As you may have noticed from the pictures, our review copy of Spice Road came with a mat that sells separately. I’m not usually a big proponent of needing extras, but the mat does add value to the overall experience not just aesthetically, but with the constant sliding of cards it’s just a more pleasurable experience. The only issues is that you’re unlikely to find it locally, but if you do find that Spice Road is going to see a lot of play, it’s definitely worth considering an import.
Luck is also of moderate concern, especially for a game that seeks to reward the best engine builder. Since certain Merchant cards are objectively more valuable regardless of the game state, if a new one flips just after you’ve spent a number of cubes to buy what was at the time a good card, it’s easy to feel hard done by. And the same is true for the Points cards. I’ve won at least two games because a new card flipped into the Points row and I happened to have exactly the right cubes to snatch it up. Because the end game trigger can prevent you from one last turn, buying consecutive cards and ensuring you are the trigger can be incredibly powerful. Personally, I don’t see luck as being a major issue since you need to have played well to be in a position to take advantage of good fortune – it’s not as if a player who hasn’t been making great decisions will suddenly be in a winning position because a good card flips for them.

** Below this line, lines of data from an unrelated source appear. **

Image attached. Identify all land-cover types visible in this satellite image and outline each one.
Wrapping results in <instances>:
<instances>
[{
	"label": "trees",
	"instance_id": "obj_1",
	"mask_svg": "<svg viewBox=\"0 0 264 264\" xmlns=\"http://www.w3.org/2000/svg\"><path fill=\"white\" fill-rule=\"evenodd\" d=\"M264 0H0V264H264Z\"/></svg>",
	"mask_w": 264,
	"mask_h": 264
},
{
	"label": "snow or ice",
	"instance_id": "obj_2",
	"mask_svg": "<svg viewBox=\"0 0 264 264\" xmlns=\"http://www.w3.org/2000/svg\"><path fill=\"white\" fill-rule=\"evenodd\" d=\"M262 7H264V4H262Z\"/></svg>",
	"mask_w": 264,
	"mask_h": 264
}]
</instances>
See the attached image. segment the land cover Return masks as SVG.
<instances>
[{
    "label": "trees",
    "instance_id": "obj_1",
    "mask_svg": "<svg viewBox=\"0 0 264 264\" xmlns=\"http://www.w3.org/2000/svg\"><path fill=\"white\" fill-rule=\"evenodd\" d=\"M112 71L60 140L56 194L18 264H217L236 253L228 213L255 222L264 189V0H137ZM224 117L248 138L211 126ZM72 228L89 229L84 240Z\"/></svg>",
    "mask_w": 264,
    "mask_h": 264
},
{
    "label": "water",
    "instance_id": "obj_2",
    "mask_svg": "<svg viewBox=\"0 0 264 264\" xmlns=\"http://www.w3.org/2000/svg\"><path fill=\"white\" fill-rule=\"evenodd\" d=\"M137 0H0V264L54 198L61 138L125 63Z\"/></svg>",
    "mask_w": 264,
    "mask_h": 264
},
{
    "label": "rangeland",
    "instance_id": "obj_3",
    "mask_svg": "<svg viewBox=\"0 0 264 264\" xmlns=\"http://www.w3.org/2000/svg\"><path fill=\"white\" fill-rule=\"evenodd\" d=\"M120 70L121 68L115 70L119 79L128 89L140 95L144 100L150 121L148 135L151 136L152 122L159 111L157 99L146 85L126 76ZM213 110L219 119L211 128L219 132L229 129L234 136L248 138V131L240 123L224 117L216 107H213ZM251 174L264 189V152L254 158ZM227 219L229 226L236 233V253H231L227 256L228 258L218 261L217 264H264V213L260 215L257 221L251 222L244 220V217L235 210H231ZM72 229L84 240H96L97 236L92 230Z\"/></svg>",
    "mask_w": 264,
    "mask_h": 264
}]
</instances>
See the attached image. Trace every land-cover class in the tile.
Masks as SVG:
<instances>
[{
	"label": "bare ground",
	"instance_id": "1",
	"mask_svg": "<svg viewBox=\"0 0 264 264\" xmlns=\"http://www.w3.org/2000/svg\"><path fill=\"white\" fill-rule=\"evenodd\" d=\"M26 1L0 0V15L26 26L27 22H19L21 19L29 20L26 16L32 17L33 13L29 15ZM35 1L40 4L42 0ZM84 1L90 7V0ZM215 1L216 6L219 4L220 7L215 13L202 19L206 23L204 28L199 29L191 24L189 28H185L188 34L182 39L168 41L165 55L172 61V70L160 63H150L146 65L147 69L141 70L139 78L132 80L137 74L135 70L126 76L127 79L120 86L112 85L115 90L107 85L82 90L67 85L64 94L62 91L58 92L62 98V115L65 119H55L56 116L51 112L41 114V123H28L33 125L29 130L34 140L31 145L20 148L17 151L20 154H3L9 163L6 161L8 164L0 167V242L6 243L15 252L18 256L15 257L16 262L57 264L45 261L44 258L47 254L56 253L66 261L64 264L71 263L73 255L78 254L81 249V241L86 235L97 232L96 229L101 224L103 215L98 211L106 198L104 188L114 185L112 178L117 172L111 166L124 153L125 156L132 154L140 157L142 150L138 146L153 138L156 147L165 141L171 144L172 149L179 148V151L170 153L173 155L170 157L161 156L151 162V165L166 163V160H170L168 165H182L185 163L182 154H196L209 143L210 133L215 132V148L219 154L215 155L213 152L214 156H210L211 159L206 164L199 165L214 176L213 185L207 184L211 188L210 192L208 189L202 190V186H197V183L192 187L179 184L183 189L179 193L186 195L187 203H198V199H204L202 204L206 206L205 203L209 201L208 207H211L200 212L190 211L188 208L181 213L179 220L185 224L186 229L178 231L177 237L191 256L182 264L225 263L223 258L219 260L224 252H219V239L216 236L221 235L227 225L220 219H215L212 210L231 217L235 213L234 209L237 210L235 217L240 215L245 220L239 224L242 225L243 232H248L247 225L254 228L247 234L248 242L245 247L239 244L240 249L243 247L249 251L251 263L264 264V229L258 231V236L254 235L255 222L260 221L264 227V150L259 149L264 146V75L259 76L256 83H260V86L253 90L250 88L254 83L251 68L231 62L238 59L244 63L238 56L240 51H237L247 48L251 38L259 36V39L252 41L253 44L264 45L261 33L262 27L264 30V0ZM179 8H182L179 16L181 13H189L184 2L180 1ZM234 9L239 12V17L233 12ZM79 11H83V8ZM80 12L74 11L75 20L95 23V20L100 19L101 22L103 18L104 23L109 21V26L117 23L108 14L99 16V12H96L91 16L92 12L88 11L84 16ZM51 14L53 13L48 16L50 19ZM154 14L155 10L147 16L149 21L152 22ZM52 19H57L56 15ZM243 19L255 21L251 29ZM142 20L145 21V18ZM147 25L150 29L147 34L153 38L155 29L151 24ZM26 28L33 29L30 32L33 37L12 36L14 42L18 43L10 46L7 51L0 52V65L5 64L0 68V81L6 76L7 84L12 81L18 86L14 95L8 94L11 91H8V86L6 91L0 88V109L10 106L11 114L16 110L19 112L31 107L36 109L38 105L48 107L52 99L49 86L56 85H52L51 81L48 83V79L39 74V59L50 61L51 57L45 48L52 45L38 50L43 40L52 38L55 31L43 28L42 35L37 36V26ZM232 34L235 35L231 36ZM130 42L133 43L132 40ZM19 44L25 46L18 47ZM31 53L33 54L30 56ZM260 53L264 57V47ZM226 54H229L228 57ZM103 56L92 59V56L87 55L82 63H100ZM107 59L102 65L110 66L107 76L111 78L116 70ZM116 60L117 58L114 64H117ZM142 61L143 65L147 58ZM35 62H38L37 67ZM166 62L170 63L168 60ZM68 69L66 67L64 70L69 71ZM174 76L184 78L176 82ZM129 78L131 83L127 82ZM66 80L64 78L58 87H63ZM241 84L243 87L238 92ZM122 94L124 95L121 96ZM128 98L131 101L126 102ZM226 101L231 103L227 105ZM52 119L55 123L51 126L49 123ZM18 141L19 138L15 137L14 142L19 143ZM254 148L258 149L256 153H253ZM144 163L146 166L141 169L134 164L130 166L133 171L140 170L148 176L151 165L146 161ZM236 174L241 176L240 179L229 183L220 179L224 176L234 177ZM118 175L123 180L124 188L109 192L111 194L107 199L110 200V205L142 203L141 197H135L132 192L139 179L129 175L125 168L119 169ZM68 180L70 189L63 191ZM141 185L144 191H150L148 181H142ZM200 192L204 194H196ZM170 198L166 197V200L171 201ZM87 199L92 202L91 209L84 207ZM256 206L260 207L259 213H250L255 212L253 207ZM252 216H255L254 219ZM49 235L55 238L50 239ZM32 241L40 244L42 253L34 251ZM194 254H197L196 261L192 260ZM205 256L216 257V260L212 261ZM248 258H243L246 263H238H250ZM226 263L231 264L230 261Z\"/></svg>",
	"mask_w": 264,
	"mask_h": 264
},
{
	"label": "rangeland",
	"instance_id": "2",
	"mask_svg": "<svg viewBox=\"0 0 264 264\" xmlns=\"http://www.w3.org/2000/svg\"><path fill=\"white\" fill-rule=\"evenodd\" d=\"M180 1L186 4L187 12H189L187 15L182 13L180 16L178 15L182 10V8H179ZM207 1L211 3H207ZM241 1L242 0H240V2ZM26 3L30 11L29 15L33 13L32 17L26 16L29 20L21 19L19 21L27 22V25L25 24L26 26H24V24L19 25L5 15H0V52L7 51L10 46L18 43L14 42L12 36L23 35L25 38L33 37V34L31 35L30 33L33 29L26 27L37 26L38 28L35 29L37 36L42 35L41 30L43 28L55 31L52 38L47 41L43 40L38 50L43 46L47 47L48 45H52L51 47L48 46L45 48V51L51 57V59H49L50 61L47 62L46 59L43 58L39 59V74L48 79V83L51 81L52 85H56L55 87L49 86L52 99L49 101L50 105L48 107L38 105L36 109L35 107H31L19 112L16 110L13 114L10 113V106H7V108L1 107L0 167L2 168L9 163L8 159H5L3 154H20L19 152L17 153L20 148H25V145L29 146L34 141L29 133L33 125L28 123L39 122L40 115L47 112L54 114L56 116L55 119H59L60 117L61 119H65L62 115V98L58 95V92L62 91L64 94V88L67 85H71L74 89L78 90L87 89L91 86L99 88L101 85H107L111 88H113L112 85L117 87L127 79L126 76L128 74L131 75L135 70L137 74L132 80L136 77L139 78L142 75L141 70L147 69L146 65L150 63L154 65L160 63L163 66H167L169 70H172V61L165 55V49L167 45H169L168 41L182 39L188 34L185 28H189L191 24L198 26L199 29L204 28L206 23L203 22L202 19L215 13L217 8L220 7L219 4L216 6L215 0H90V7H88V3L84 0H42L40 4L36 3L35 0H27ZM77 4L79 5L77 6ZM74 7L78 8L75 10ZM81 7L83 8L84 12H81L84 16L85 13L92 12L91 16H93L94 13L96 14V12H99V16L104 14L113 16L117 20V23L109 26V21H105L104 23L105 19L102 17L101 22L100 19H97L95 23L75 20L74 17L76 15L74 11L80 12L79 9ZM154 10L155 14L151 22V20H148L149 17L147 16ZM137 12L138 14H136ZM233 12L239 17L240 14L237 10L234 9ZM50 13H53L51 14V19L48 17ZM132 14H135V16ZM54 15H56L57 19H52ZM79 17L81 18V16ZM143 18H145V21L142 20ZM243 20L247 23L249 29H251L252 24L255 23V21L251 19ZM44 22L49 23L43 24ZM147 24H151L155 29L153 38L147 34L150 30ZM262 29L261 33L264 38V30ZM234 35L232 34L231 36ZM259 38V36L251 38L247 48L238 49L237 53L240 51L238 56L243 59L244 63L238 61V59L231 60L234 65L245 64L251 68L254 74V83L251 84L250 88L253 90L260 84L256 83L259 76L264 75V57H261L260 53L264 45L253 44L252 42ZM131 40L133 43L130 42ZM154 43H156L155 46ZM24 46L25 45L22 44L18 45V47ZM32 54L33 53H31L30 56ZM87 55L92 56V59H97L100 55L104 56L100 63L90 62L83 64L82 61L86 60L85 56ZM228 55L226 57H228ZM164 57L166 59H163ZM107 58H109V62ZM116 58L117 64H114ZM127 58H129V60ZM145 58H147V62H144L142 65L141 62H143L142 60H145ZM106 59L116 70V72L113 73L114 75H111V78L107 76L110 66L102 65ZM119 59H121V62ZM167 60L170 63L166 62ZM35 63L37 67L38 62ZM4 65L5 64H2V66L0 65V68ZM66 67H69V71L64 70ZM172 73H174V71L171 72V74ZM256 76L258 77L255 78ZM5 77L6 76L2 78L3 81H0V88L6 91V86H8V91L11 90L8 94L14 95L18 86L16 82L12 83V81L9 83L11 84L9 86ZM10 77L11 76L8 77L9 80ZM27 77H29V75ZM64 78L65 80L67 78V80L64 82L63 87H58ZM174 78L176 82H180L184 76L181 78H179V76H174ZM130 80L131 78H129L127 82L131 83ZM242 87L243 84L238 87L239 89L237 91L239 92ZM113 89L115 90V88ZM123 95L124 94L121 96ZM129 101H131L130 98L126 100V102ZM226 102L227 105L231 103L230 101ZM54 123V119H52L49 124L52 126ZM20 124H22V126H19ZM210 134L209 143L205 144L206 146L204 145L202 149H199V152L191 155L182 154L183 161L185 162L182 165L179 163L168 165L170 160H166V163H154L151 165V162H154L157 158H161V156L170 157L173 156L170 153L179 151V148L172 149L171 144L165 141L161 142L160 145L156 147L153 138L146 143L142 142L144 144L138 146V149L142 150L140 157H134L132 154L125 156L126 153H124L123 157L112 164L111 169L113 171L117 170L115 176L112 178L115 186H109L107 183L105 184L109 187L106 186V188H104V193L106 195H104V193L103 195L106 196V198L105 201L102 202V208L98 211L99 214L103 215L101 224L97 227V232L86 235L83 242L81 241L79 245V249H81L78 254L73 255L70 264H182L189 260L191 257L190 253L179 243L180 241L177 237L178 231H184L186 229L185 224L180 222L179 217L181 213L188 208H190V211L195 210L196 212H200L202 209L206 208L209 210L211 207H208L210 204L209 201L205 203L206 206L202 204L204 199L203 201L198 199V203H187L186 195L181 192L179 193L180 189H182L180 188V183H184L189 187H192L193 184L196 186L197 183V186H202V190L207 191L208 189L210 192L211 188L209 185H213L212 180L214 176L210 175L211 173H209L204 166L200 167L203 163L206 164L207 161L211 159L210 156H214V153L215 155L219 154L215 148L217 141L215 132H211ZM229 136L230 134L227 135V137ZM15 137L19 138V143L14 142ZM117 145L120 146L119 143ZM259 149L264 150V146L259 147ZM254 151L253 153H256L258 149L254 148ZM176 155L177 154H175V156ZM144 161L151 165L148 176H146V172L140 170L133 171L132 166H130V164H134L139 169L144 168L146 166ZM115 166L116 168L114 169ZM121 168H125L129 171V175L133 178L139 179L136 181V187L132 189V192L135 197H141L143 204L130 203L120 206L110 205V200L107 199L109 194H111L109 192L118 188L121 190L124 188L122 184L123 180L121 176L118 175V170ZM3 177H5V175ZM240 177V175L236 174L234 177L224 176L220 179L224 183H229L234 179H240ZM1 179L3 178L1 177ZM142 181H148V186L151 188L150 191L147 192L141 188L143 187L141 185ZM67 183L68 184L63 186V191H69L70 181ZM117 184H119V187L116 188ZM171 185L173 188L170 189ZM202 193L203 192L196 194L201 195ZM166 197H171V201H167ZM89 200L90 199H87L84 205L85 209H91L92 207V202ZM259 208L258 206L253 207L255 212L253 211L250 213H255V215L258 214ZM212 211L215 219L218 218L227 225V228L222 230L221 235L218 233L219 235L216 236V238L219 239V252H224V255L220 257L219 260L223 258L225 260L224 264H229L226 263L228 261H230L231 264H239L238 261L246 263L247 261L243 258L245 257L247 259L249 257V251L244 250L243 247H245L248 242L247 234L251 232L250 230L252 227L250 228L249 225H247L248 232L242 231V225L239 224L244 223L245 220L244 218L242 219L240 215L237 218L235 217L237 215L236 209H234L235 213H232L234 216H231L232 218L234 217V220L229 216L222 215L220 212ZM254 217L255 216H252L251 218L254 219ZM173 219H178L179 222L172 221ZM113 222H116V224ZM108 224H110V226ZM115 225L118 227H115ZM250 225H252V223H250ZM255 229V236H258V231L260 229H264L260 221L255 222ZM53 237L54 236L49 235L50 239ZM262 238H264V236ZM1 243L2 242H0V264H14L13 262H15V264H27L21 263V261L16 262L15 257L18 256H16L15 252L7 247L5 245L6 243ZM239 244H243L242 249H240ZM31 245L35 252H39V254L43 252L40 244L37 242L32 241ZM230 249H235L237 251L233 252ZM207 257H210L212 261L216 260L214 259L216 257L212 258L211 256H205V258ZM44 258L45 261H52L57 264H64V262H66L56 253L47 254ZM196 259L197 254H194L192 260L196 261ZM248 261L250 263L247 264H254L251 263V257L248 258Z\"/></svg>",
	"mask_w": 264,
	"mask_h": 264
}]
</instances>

Now also seems like the perfect time to point out that Spice Road is actually the first in a trilogy of games. The subsequent releases are designed with the same template in mind, with a focus on being able to combine two or even all three titles to inject greater complexity. It’s difficult to assess this aspect, but if Emerson Matsuuchi manages to pull it off, a series that plays as fantastic, quick playing lighter Euros that can be smashed together to offer a weightier experience has the making of genius. It’s also important to note that these expansions are only scheduled for 2018 and 2019, but even if Spice Road does grow stale over multiple plays it’s certainly a good reason to consider keeping it in your collection.
Century: Spice Road is a hit, just to state it clearly if there was any doubt up until now. It plays brilliantly at all counts, although at two players you do have a tad more Market choice. The key factor in the lighter two player games is always how much do we want to immediately play the game again, and Spice Road’s quick pace and natural focus on competitive play are a most vociferous yes to that question. As a gateway game it’s equally superb, the rules are on one double-sided page for a reason. Quick setup, quick explanation, easy to understand and with no take-that element which often makes a rookie gamer shift uncomfortably in their chair, I would happily bring this along to any meet-up.
I enjoyed Century: Spice Road far more than I anticipated, and every person I’ve played it with has expressed tremendous satisfaction in the experience. And I managed to avoid comparing it to Splendor for 2000 words! Why are you still reading? Go check it out!